▶ _What is being asked_
Every line in the listing below that holds the word "Google" should be returned.

######

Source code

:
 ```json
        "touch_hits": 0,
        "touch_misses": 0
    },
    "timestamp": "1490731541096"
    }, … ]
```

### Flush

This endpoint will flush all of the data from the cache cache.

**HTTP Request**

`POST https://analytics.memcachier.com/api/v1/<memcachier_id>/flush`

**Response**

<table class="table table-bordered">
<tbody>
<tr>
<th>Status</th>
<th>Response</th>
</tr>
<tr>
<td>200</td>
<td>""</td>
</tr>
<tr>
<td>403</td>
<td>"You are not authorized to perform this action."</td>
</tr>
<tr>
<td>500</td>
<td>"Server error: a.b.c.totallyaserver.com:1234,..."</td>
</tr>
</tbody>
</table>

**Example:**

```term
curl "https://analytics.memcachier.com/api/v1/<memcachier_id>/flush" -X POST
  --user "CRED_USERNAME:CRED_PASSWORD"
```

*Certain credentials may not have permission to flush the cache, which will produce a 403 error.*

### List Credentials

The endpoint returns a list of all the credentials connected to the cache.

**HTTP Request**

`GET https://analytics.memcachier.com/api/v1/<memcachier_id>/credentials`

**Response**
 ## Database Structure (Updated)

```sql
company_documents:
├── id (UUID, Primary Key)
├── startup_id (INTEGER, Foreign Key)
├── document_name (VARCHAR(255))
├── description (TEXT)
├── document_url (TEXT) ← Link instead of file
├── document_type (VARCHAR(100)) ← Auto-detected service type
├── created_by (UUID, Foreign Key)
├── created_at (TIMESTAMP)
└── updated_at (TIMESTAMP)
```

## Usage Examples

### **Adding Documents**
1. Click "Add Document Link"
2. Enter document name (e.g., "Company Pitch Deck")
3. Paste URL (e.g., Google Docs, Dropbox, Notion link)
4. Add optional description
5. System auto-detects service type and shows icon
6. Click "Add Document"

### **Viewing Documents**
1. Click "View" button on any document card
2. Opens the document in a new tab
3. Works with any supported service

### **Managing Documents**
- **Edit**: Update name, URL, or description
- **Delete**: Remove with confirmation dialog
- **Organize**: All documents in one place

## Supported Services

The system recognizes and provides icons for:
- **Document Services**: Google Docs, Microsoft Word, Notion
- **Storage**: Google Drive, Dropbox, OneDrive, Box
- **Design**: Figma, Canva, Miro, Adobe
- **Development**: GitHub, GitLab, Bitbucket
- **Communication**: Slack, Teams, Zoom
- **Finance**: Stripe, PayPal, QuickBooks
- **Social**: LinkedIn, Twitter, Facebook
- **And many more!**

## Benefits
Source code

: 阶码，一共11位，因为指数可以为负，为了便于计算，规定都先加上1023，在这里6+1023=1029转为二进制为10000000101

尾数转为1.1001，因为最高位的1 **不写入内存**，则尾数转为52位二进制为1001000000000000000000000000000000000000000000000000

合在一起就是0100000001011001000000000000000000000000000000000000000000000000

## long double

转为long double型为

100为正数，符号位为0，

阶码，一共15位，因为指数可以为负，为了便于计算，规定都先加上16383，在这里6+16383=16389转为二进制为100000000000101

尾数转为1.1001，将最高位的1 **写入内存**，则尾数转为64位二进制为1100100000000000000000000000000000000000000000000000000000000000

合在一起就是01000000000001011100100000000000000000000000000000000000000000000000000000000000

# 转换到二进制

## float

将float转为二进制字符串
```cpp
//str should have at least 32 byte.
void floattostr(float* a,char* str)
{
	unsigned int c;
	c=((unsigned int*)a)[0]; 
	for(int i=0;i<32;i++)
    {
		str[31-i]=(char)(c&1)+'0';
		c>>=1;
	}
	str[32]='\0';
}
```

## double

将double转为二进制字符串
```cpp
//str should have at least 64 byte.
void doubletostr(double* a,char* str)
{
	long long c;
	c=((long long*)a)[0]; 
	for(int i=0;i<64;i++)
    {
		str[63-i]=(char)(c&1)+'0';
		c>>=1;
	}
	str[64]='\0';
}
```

######

▶ _Response box_
3. Paste URL (e.g., Google Docs, Dropbox, Notion link)
- **Document Services**: Google Docs, Microsoft Word, Notion
- **Storage**: Google Drive, Dropbox, OneDrive, Box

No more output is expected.